The package ships with a built-in dictionary of ~60 clinically relevant genes. For access to the full GENCODE v44 catalog (62,700+ genes, 201,000+ MANE Select exons), build the tabix index:

```bash
# Download GENCODE v44 GTF (~1.5 GB)
wget https://ftp.ebi.ac.uk/pub/databases/gencode/Gencode_human/release_44/gencode.v44.annotation.gtf.gz

# Build the index
python scripts/build_gene_index.py gencode.v44.annotation.gtf.gz

# Reinstall to include index files
pip install .
```

This creates `hg38_genes.tsv.gz`, `hg38_exons.bed.gz`, and `hg38_gene_aliases.json.gz` in `src/covsnap/data/`.

---

## Full CLI Reference

```
covsnap [-h] [--version] [--bed BED] [--exons] [--exon-only]
        [--reference FASTA] [--no-index]
        [--engine {auto,mosdepth,samtools}] [--threads N]
        [-o FILE] [--emit-lowcov] [--lowcov-threshold N] [--lowcov-min-len N]
        [--max-targets N] [--max-total-bp N] [--max-bed-bytes BYTES]
        [--on-large-bed {error,warn_and_clip,warn_and_sample}]
        [--large-bed-seed N] [--pct-thresholds LIST]
        [--pass-pct-ge-20 F] [--pass-max-pct-zero F]
        [--dropout-pct-zero F] [--uneven-cv F]
        [--exon-pct-ge-20 F] [--exon-max-pct-zero F]
        [-v] [--quiet]
        alignment [target]
```

### Positional arguments

| Argument | Description |
|---|---|
| `alignment` | Path to BAM or CRAM file |
| `target` | Gene symbol, comma-separated gene list, or genomic region. Mutually exclusive with `--bed` |

### Commonly used options

| Flag | Description | Default |
|---|---|---|
| `--bed BED` | BED file of target intervals | -- |
| `--exons` | Show exon-level details in the report (gene mode only) | off |
| `--exon-only` | Compute gene metrics from exonic regions only, excluding introns | off |
| `--reference FASTA` | Reference FASTA for CRAM decoding | -- |
| `--engine` | Depth engine: `auto`, `mosdepth`, `samtools` | `auto` |
| `--threads N` | Parallel workers for samtools / threads for mosdepth | 4 |
| `-o FILE` / `--output FILE` | HTML report output path | `covsnap.report.html` |
| `--emit-lowcov` | Include low-coverage blocks in the report | off |
| `-v` / `--verbose` | Increase verbosity (repeatable) | -- |
| `--quiet` | Suppress non-error output | off |

---

## Exit Codes

| Code | Meaning |
|---|---|
| 0 | Success |
| 1 | Invalid arguments or input validation failure |
| 2 | Engine error (samtools/mosdepth failure) |
| 3 | Unknown gene name (with fuzzy suggestions printed to stderr) |
| 4 | BED guardrail limits exceeded (when `--on-large-bed error`) |
| 5 | CRAM reference not provided (missing `--reference` and no `REF_PATH`/`REF_CACHE`) |

---

## Running Tests

```bash
pip install ".[test]"
pytest
```

The test suite uses synthetic BAM files generated on the fly (no real sequencing data needed).
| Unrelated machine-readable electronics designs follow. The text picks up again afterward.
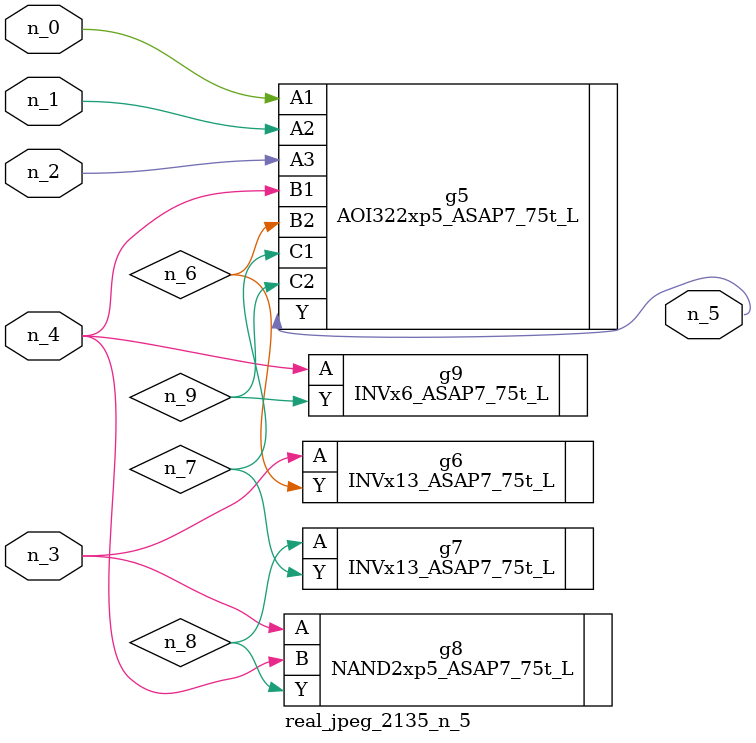
<source format=v>
module real_jpeg_2135_n_5 (n_4, n_0, n_1, n_2, n_3, n_5);

input n_4;
input n_0;
input n_1;
input n_2;
input n_3;

output n_5;

wire n_8;
wire n_6;
wire n_7;
wire n_9;

AOI322xp5_ASAP7_75t_L g5 ( 
.A1(n_0),
.A2(n_1),
.A3(n_2),
.B1(n_4),
.B2(n_6),
.C1(n_7),
.C2(n_9),
.Y(n_5)
);

INVx13_ASAP7_75t_L g6 ( 
.A(n_3),
.Y(n_6)
);

NAND2xp5_ASAP7_75t_L g8 ( 
.A(n_3),
.B(n_4),
.Y(n_8)
);

INVx6_ASAP7_75t_L g9 ( 
.A(n_4),
.Y(n_9)
);

INVx13_ASAP7_75t_L g7 ( 
.A(n_8),
.Y(n_7)
);


endmodule
</source>
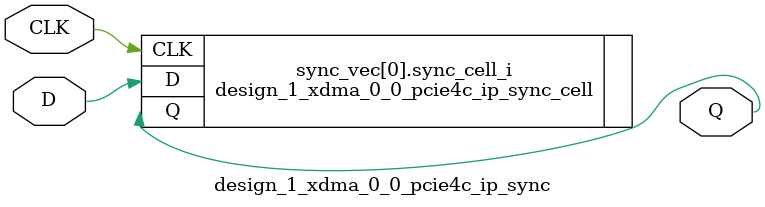
<source format=v>

`timescale 1ps / 1ps

(* DowngradeIPIdentifiedWarnings = "yes" *)
module design_1_xdma_0_0_pcie4c_ip_sync #
(
    parameter integer WIDTH = 1, 
    parameter integer STAGE = 3
)
(
    //-------------------------------------------------------------------------- 
    //  Input Ports
    //-------------------------------------------------------------------------- 
    input                               CLK,
    input       [WIDTH-1:0]             D,
    
    //-------------------------------------------------------------------------- 
    //  Output Ports
    //-------------------------------------------------------------------------- 
    output      [WIDTH-1:0]             Q
);                                                        



//--------------------------------------------------------------------------------------------------
//  Generate Synchronizer - Begin
//--------------------------------------------------------------------------------------------------
genvar i;

generate for (i=0; i<WIDTH; i=i+1) 

    begin : sync_vec

    //----------------------------------------------------------------------
    //  Synchronizer
    //----------------------------------------------------------------------
    design_1_xdma_0_0_pcie4c_ip_sync_cell #
    (
        .STAGE                          (STAGE)
    )    
    sync_cell_i
    (
        //------------------------------------------------------------------
        //  Input Ports
        //------------------------------------------------------------------
        .CLK                            (CLK),
        .D                              (D[i]),

        //------------------------------------------------------------------
        //  Output Ports
        //------------------------------------------------------------------
        .Q                              (Q[i])
    );
 
    end   
      
endgenerate 
//--------------------------------------------------------------------------------------------------
//  Generate - End
//--------------------------------------------------------------------------------------------------



endmodule

</source>
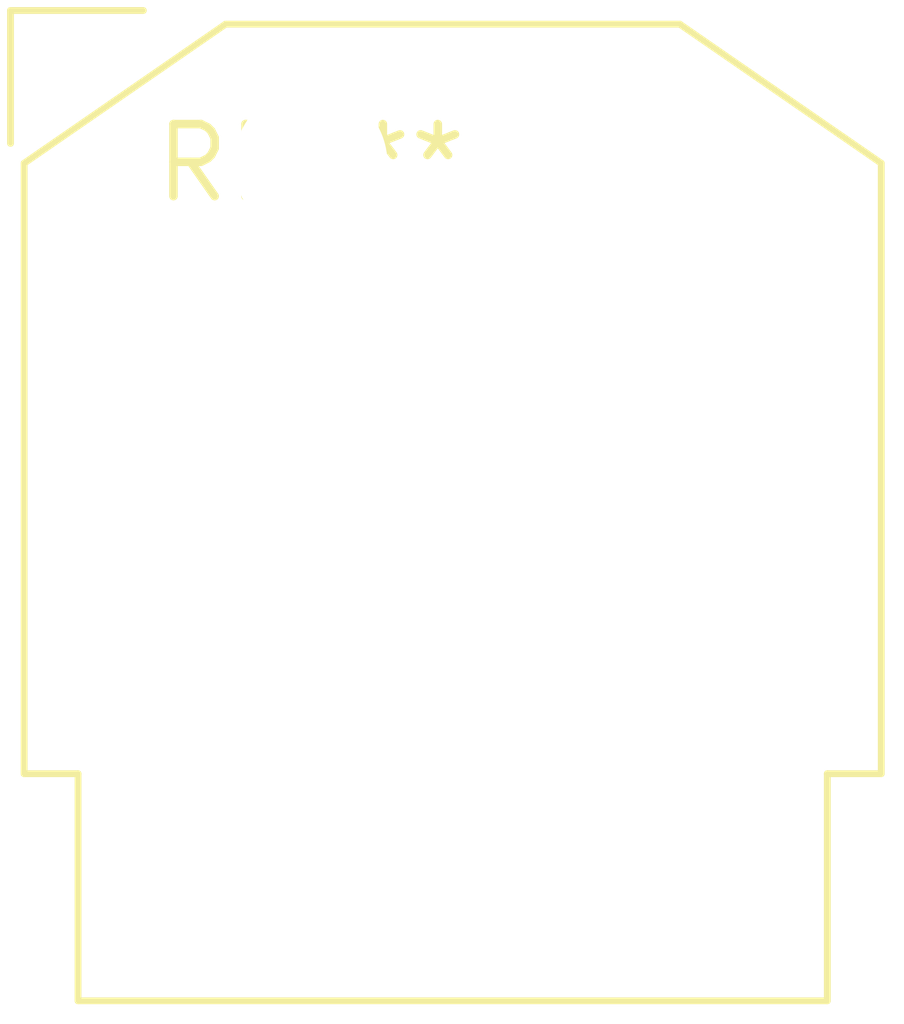
<source format=kicad_pcb>
(kicad_pcb (version 20240108) (generator pcbnew)

  (general
    (thickness 1.6)
  )

  (paper "A4")
  (layers
    (0 "F.Cu" signal)
    (31 "B.Cu" signal)
    (32 "B.Adhes" user "B.Adhesive")
    (33 "F.Adhes" user "F.Adhesive")
    (34 "B.Paste" user)
    (35 "F.Paste" user)
    (36 "B.SilkS" user "B.Silkscreen")
    (37 "F.SilkS" user "F.Silkscreen")
    (38 "B.Mask" user)
    (39 "F.Mask" user)
    (40 "Dwgs.User" user "User.Drawings")
    (41 "Cmts.User" user "User.Comments")
    (42 "Eco1.User" user "User.Eco1")
    (43 "Eco2.User" user "User.Eco2")
    (44 "Edge.Cuts" user)
    (45 "Margin" user)
    (46 "B.CrtYd" user "B.Courtyard")
    (47 "F.CrtYd" user "F.Courtyard")
    (48 "B.Fab" user)
    (49 "F.Fab" user)
    (50 "User.1" user)
    (51 "User.2" user)
    (52 "User.3" user)
    (53 "User.4" user)
    (54 "User.5" user)
    (55 "User.6" user)
    (56 "User.7" user)
    (57 "User.8" user)
    (58 "User.9" user)
  )

  (setup
    (pad_to_mask_clearance 0)
    (pcbplotparams
      (layerselection 0x00010fc_ffffffff)
      (plot_on_all_layers_selection 0x0000000_00000000)
      (disableapertmacros false)
      (usegerberextensions false)
      (usegerberattributes false)
      (usegerberadvancedattributes false)
      (creategerberjobfile false)
      (dashed_line_dash_ratio 12.000000)
      (dashed_line_gap_ratio 3.000000)
      (svgprecision 4)
      (plotframeref false)
      (viasonmask false)
      (mode 1)
      (useauxorigin false)
      (hpglpennumber 1)
      (hpglpenspeed 20)
      (hpglpendiameter 15.000000)
      (dxfpolygonmode false)
      (dxfimperialunits false)
      (dxfusepcbnewfont false)
      (psnegative false)
      (psa4output false)
      (plotreference false)
      (plotvalue false)
      (plotinvisibletext false)
      (sketchpadsonfab false)
      (subtractmaskfromsilk false)
      (outputformat 1)
      (mirror false)
      (drillshape 1)
      (scaleselection 1)
      (outputdirectory "")
    )
  )

  (net 0 "")

  (footprint "CUI_PD-30" (layer "F.Cu") (at 0 0))

)

</source>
Tests requiring the full GENCODE index or mosdepth are automatically skipped if unavailable.

---

## Project Structure

```
covsnap/
├── src/covsnap/
│   ├── __init__.py          # Version, build, annotation constants
│   ├── cli.py               # CLI entry point and orchestration
│   ├── annotation.py        # Gene lookup, contig detection, region parsing
│   ├── bed.py               # Streaming BED parser with guardrails
│   ├── metrics.py           # TargetAccumulator (Welford + histogram)
│   ├── engines.py           # samtools / mosdepth depth computation
│   ├── gui.py               # Tkinter graphical interface
│   ├── html_report.py       # Self-contained interactive HTML report
│   ├── report.py            # Classification heuristics
│   └── data/                # Gene/exon tabix indexes + logo (GENCODE v44)
├── tests/                   # Comprehensive test suite
├── scripts/
│   ├── build_gene_index.py  # GENCODE GTF -> tabix index builder
│   └── covsnap.desktop      # Linux desktop entry
├── recipes/conda/           # Bioconda-compatible recipe
└── pyproject.toml
```

---

## Coordinate Convention

All output coordinates use **0-based half-open** intervals, consistent with BED format. User-facing region input accepts **1-based inclusive** coordinates (e.g. `chr17:1000-1099`), which are internally converted.

---

## License

MIT License. See [LICENSE](LICENSE) for details.